Книги

Мрачный залив

22
18
20
22
24
26
28
30

– Кризис проявляет характер, – повторяет он. – Так что увидим.

Когда я зову его по имени, он больше не отвечает. Я искренне не знаю, что я собираюсь сделать. Кто я такая. Чего он хочет.

Я просто всхлипываю и отчаянно жалею, что еще раз не сказала Сэму о моей любви к нему, не поцеловала своих детей, не сказала им, что только ради них пережила весь ад своего прошлого. Жалею о том, что не могу извиниться перед Кецией за все.

«Просто сделай это», – думаю я, но голос, который звучит в моей голове – неправильный. Это не мой голос. И я знаю, что этот тихий шепот принадлежит Мэлвину. Это холодная, расчетливая часть моего разума, до которой Джонатан хочет добраться и взять под контроль. Эта часть пытается убедить меня, что застрелить Шерил будет милосердием, и я не знаю – возможно, это действительно так. Или, может быть, это будет просто поступком убийцы. Мэлвин хочет, чтобы я это сделала.

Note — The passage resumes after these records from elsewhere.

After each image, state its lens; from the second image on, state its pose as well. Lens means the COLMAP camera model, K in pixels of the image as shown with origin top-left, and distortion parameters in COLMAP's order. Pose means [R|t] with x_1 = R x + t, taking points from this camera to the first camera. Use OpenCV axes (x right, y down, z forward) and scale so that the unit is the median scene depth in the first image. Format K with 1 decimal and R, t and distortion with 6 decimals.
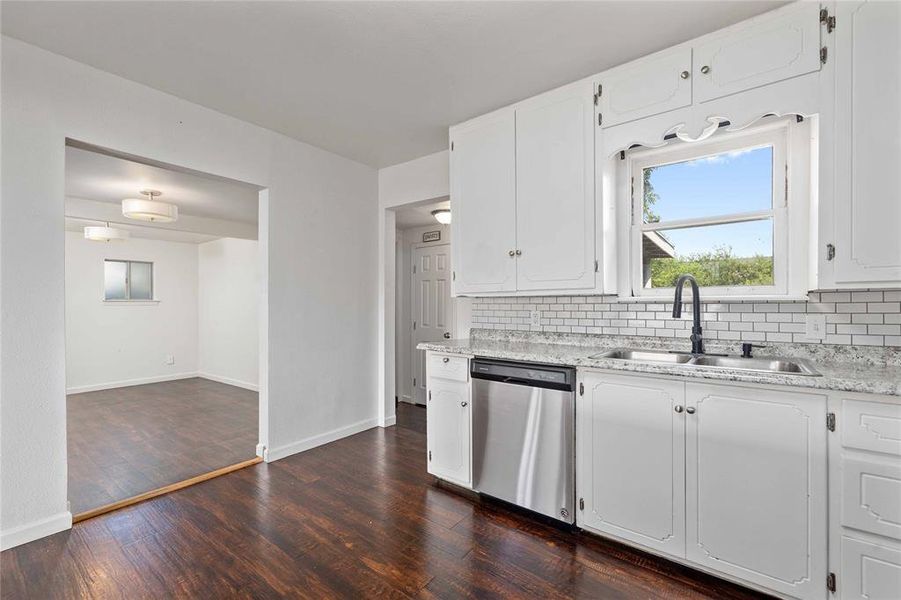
lens RADIAL K [[387.6, 0, 448.9], [0, 387.6, 301.9], [0, 0, 1]] dist [0.000594, 0.000354]
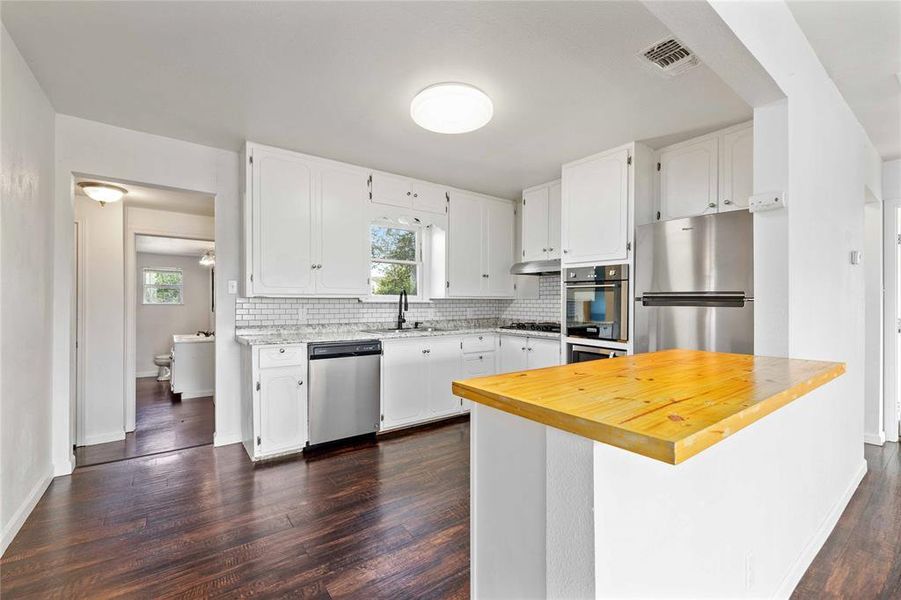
lens RADIAL K [[381.0, 0, 445.1], [0, 381.0, 303.1], [0, 0, 1]] dist [0.000000, -0.000024]
pose [[0.267591, 0.005176, 0.963519, -1.205878], [-0.007855, 0.999964, -0.003190, 0.004553], [-0.963500, -0.006715, 0.267622, 0.247230]]
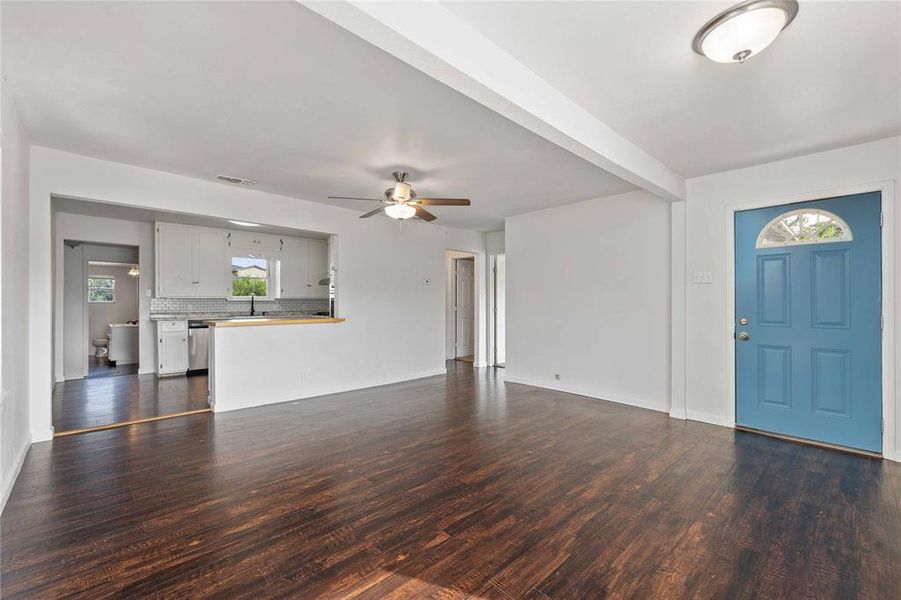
lens RADIAL K [[387.6, 0, 448.9], [0, 387.6, 301.9], [0, 0, 1]] dist [0.000594, 0.000354]
pose [[0.147060, 0.004334, 0.989118, -2.667810], [-0.005097, 0.999980, -0.003624, 0.012385], [-0.989114, -0.004508, 0.147079, -1.346977]]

Именно поэтому я не могу этого сделать.

Джонатан потерял нечто важное, когда получил травму головы. Я не знаю, что это было – какая именно часть мозговых функций прекратилась в результате удара, – но то, что осталось, представляет собой логическое дерево решений, без всяких эмоций. Он выигрывает, потому что выводит эмоции из уравнения. Потому что у него есть уникальная способность выдерживать то, чего не выдержали бы другие.

Я делаю глубокий вдох, встаю и несколько секунд колеблюсь. Пистолет – такой легкий выбор…

Очень легкий. Это избавило бы ее от мучений. И в каком-то смысле избавило бы меня.

Я сажусь рядом с Шерил и смотрю на нее сверху вниз. Потом прикладываю руку к ее щеке и говорю:

– Я здесь, Пенни Карлсон. Я вижу тебя. Я рядом. Все в порядке. Я знаю, что тебе больно. Я знаю, что ты ничего не понимаешь. Но я здесь, рядом с тобой.

Это невероятно жестоко. Так жестоко, что я едва могу смотреть на то, что делаю. Но кровезаменителя в капельнице осталось мало, считаные капли – как и обезболивающего в прозрачном пакете. Я сижу и говорю с Шерил. Она отвечает мне тихими, несвязными фразами, а потом начинает приходить в себя, когда действие лекарств заканчивается. Мы разговариваем о ее родителях. Она плачет. Мы разговариваем о солнечном свете, цветах и траве, и о том, как ветер шелестит в листве деревьев. Я пою ей какие-то песни, тихо и ласково. Ближе к концу, когда капельница почти пустеет, Шерил смотрит на меня уже почти совсем осмысленным взглядом и спрашивает:

– Ты здесь, чтобы убить меня? Из-за того, что я сделала с моими детьми? – Ее глаза снова наполняются слезами. – Я их убила. Я это сделала. Зачем он заставил меня сделать это?

Он не заставлял. Я знаю это: не потому, что он мне сказал, но потому, что он гордится своим контролем над людьми. Он заставляет их делать ужасные вещи. Он приманивает их тем, чего они хотят? Как там говорит старая поговорка – «Честного человека не обманешь». Но все мы, на том или ином уровне, бесчестны.

Даже святые совершают промахи.

Я не могу взять Шерил за руку, но касаюсь ладонью ее лба, просто чтобы она чувствовала контакт.

– Пенни, он просил тебя делать еще что-нибудь после той ночи?

– Больно… – произносит она со странным изумлением и делает резкий вдох. Голос ее дрожит, когда она продолжает: – Мне больно, ты можешь это прекратить? Пожалуйста…

– Скоро не будет больно, – обещаю я, и эти слова ранят меня саму. – Он просил тебя сделать еще что-нибудь, милая?

Она плачет. Ее дыхание учащается, становится рваным.

– Я не чувствую своих рук. Я не могу ими пошевелить.